§ **Exercise**:
Somewhere below are a line with "If the attribute" and a later line with "Note that for". Output exactly those lines and all lines between them.

* * *

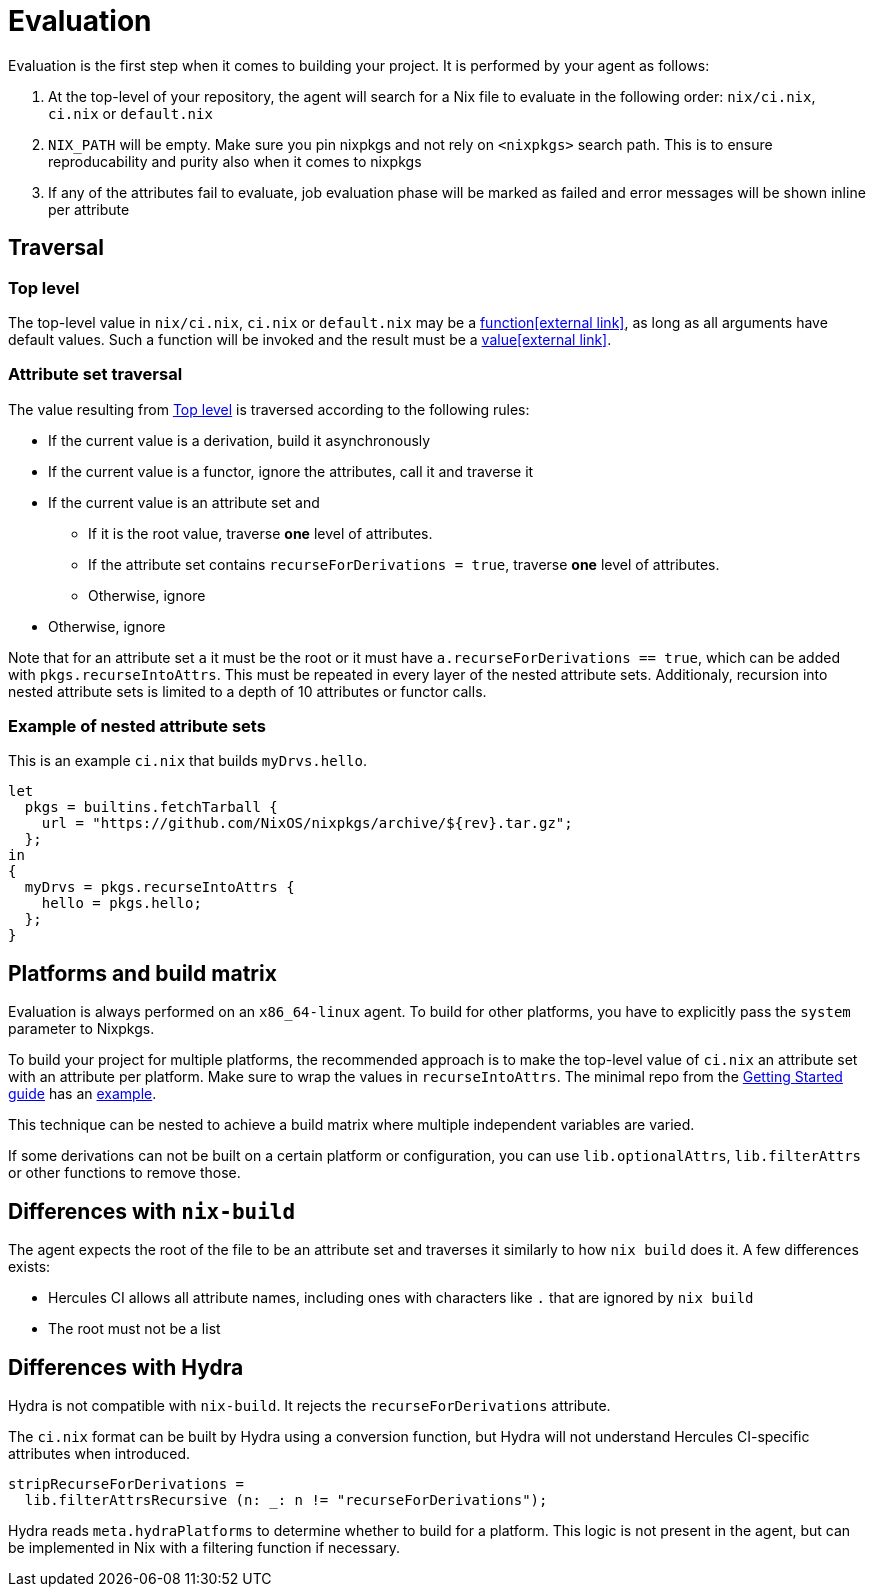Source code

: = Evaluation

Evaluation is the first step when it comes to building your project. It is performed by your agent as follows:

. At the top-level of your repository, the agent will search for a Nix file to
   evaluate in the following order: `nix/ci.nix`, `ci.nix` or `default.nix`
// TODO: link to how pinning is done
. `NIX_PATH` will be empty. Make sure you pin nixpkgs and not rely on `<nixpkgs>`
    search path. This is to ensure reproducability and purity also when it comes to nixpkgs
. If any of the attributes fail to evaluate, job evaluation phase will be marked as failed
   and error messages will be shown inline per attribute

== Traversal

=== Top level

The top-level value in `nix/ci.nix`, `ci.nix` or `default.nix` may be a https://nixos.org/nix/manual/#ss-functions[function&#8288;icon:external-link[]],
as long as all arguments have default values. Such a function will be invoked and the result must be a https://nixos.org/nix/manual/#ssec-values[value&#8288;icon:external-link[]].

=== Attribute set traversal

The value resulting from <<Top level>> is traversed according to the following rules:

 * If the current value is a derivation, build it asynchronously

 * If the current value is a functor, ignore the attributes, call it and traverse it

 * If the current value is an attribute set and
    ** If it is the root value, traverse *one* level of attributes.
    ** If the attribute set contains `recurseForDerivations = true`, traverse *one* level of attributes.
    ** Otherwise, ignore

 * Otherwise, ignore

Note that for an attribute set `a` it must be the root or it must have `a.recurseForDerivations == true`, which can be added with `pkgs.recurseIntoAttrs`. This must be repeated in every layer of the nested attribute sets. Additionaly, recursion into nested attribute sets is limited to a depth of 10 attributes or functor calls.

=== Example of nested attribute sets

This is an example `ci.nix` that builds `myDrvs.hello`.

```
let
  pkgs = builtins.fetchTarball {
    url = "https://github.com/NixOS/nixpkgs/archive/${rev}.tar.gz";
  };
in
{
  myDrvs = pkgs.recurseIntoAttrs {
    hello = pkgs.hello;
  };
}
```

== Platforms and build matrix

Evaluation is always performed on an `x86_64-linux` agent. To build for other platforms, you have to explicitly pass the `system` parameter to Nixpkgs.

To build your project for multiple platforms, the recommended approach is to make the top-level value of `ci.nix` an attribute set with an attribute per platform. Make sure to wrap the values in `recurseIntoAttrs`. The minimal repo from the xref:hercules-ci:ROOT:getting-started/index.adoc#repository-setup[Getting Started guide] has an https://github.com/hercules-ci/nix-ci-minimal-repo/blob/master/ci.nix[example].

This technique can be nested to achieve a build matrix where multiple independent variables are varied.

If some derivations can not be built on a certain platform or configuration, you can use `lib.optionalAttrs`, `lib.filterAttrs` or other functions to remove those.

== Differences with `nix-build`

The agent expects the root of the file to be an attribute set and traverses it similarly to how `nix build` does it.
A few differences exists:

* Hercules CI allows all attribute names, including ones with characters like `.` that are ignored by `nix build`
* The root must not be a list

== Differences with Hydra

Hydra is not compatible with `nix-build`. It rejects the `recurseForDerivations` attribute.

The `ci.nix` format can be built by Hydra using a conversion function, but Hydra will not understand Hercules CI-specific attributes when introduced.

[source,nix]
----
stripRecurseForDerivations =
  lib.filterAttrsRecursive (n: _: n != "recurseForDerivations");
----

Hydra reads `meta.hydraPlatforms` to determine whether to build for a platform.
This logic is not present in the agent, but can be implemented in Nix with a
filtering function if necessary.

* * *

§ **Answer space**:
    ** If the attribute set contains `recurseForDerivations = true`, traverse *one* level of attributes.
    ** Otherwise, ignore

 * Otherwise, ignore

Note that for an attribute set `a` it must be the root or it must have `a.recurseForDerivations == true`, which can be added with `pkgs.recurseIntoAttrs`. This must be repeated in every layer of the nested attribute sets. Additionaly, recursion into nested attribute sets is limited to a depth of 10 attributes or functor calls.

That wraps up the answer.